No, not at all. Major construction projects in the public sector are often planned without even thinking about the real world. This is not necessarily due to planning errors, but, in many cases, for political reasons. The private sector is not immune to poor planning, but it does not experience it on the same scale. This is because the consequences of poor planning in private companies are significantly more serious. It is true, however, that, professional procurement processes that would help to minimize poor planning are still rare in the construction industry.
What particular points apply to CAPEX procurement in the construction sector?
The most important thing is realistic time and cost planning, based on current market conditions. This can be done during planning by involving strategic procurement at an early stage.
What does that mean in practice?
Developers should explore the market early in the process, from 6 to 18 months in advance depending on the complexity. In addition to a dedicated company search, this includes recording and analyzing all construction capacities and market price movements. It should not be planned too ambitiously – lead times for construction companies must be taken into consideration. Nowadays, only those who secure the required capacities for their project in good time can reliably implement the project on schedule and at an optimized cost. What is even more important is having procurement experts on board who understand the tools needed for efficient contracting processes and know the market.
How is it then that construction procurement does not work, especially in a material-intensive sector such as the construction and real estate industry?
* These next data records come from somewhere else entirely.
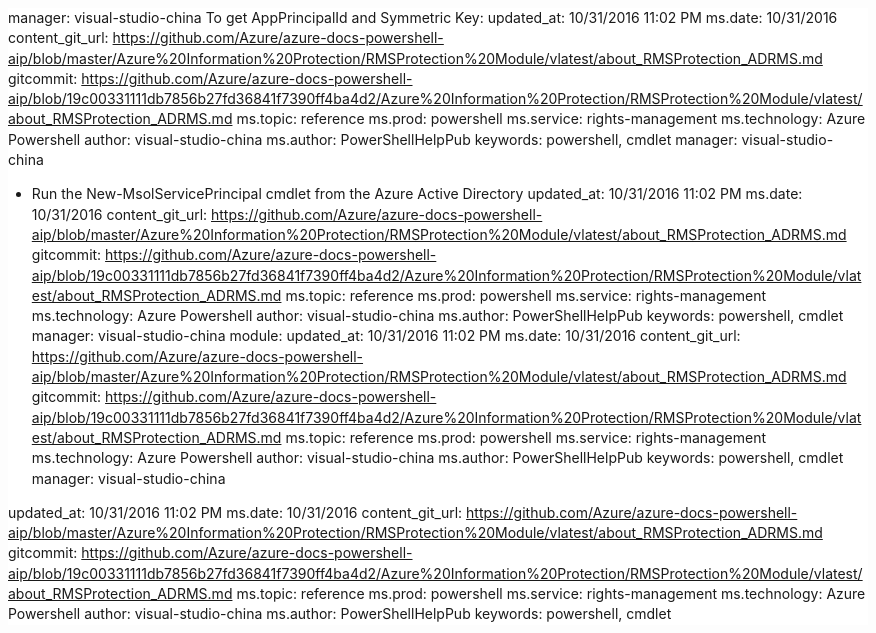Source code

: manager: visual-studio-china
To get AppPrincipalId and Symmetric Key:
updated_at: 10/31/2016 11:02 PM
ms.date: 10/31/2016
content_git_url: https://github.com/Azure/azure-docs-powershell-aip/blob/master/Azure%20Information%20Protection/RMSProtection%20Module/vlatest/about_RMSProtection_ADRMS.md
gitcommit: https://github.com/Azure/azure-docs-powershell-aip/blob/19c00331111db7856b27fd36841f7390ff4ba4d2/Azure%20Information%20Protection/RMSProtection%20Module/vlatest/about_RMSProtection_ADRMS.md
ms.topic: reference
ms.prod: powershell
ms.service: rights-management
ms.technology: Azure Powershell
author: visual-studio-china
ms.author: PowerShellHelpPub
keywords: powershell, cmdlet
manager: visual-studio-china
- Run the New-MsolServicePrincipal cmdlet from the Azure Active Directory
updated_at: 10/31/2016 11:02 PM
ms.date: 10/31/2016
content_git_url: https://github.com/Azure/azure-docs-powershell-aip/blob/master/Azure%20Information%20Protection/RMSProtection%20Module/vlatest/about_RMSProtection_ADRMS.md
gitcommit: https://github.com/Azure/azure-docs-powershell-aip/blob/19c00331111db7856b27fd36841f7390ff4ba4d2/Azure%20Information%20Protection/RMSProtection%20Module/vlatest/about_RMSProtection_ADRMS.md
ms.topic: reference
ms.prod: powershell
ms.service: rights-management
ms.technology: Azure Powershell
author: visual-studio-china
ms.author: PowerShellHelpPub
keywords: powershell, cmdlet
manager: visual-studio-china
module:
updated_at: 10/31/2016 11:02 PM
ms.date: 10/31/2016
content_git_url: https://github.com/Azure/azure-docs-powershell-aip/blob/master/Azure%20Information%20Protection/RMSProtection%20Module/vlatest/about_RMSProtection_ADRMS.md
gitcommit: https://github.com/Azure/azure-docs-powershell-aip/blob/19c00331111db7856b27fd36841f7390ff4ba4d2/Azure%20Information%20Protection/RMSProtection%20Module/vlatest/about_RMSProtection_ADRMS.md
ms.topic: reference
ms.prod: powershell
ms.service: rights-management
ms.technology: Azure Powershell
author: visual-studio-china
ms.author: PowerShellHelpPub
keywords: powershell, cmdlet
manager: visual-studio-china

updated_at: 10/31/2016 11:02 PM
ms.date: 10/31/2016
content_git_url: https://github.com/Azure/azure-docs-powershell-aip/blob/master/Azure%20Information%20Protection/RMSProtection%20Module/vlatest/about_RMSProtection_ADRMS.md
gitcommit: https://github.com/Azure/azure-docs-powershell-aip/blob/19c00331111db7856b27fd36841f7390ff4ba4d2/Azure%20Information%20Protection/RMSProtection%20Module/vlatest/about_RMSProtection_ADRMS.md
ms.topic: reference
ms.prod: powershell
ms.service: rights-management
ms.technology: Azure Powershell
author: visual-studio-china
ms.author: PowerShellHelpPub
keywords: powershell, cmdlet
Simple project thinking usually prevails and cross-project coordination rarely happens in the construction and real estate industry. But this is also due to the structures in the industry. It is common for construction projects to be managed by planning offices that are usually hired for a specific project. Engineers and architects in the planning offices are then involved equally in procurement. However, they lack the commercial and strategic procurement knowledge to be able to use the right procurement levers efficiently. You need to break away from these deep-rooted, learned structures.
Are architects and designers interested in optimizing CAPEX?
Unfortunately, the Regulation on Fees for Architects and Engineers* is a disincentive for cost optimization for building projects in Germany. This is because architect and engineer fees generally relate to the amount of the construction costs. So, there is relatively little interest in reducing this. So why should planners be interested in investing in expert resources that would reduce their fees by optimizing procurement costs?
*In its judgment of 4 July 2019, the European Court of Justice (ECJ) declared the German scale of fees for architects and engineers inadmissible.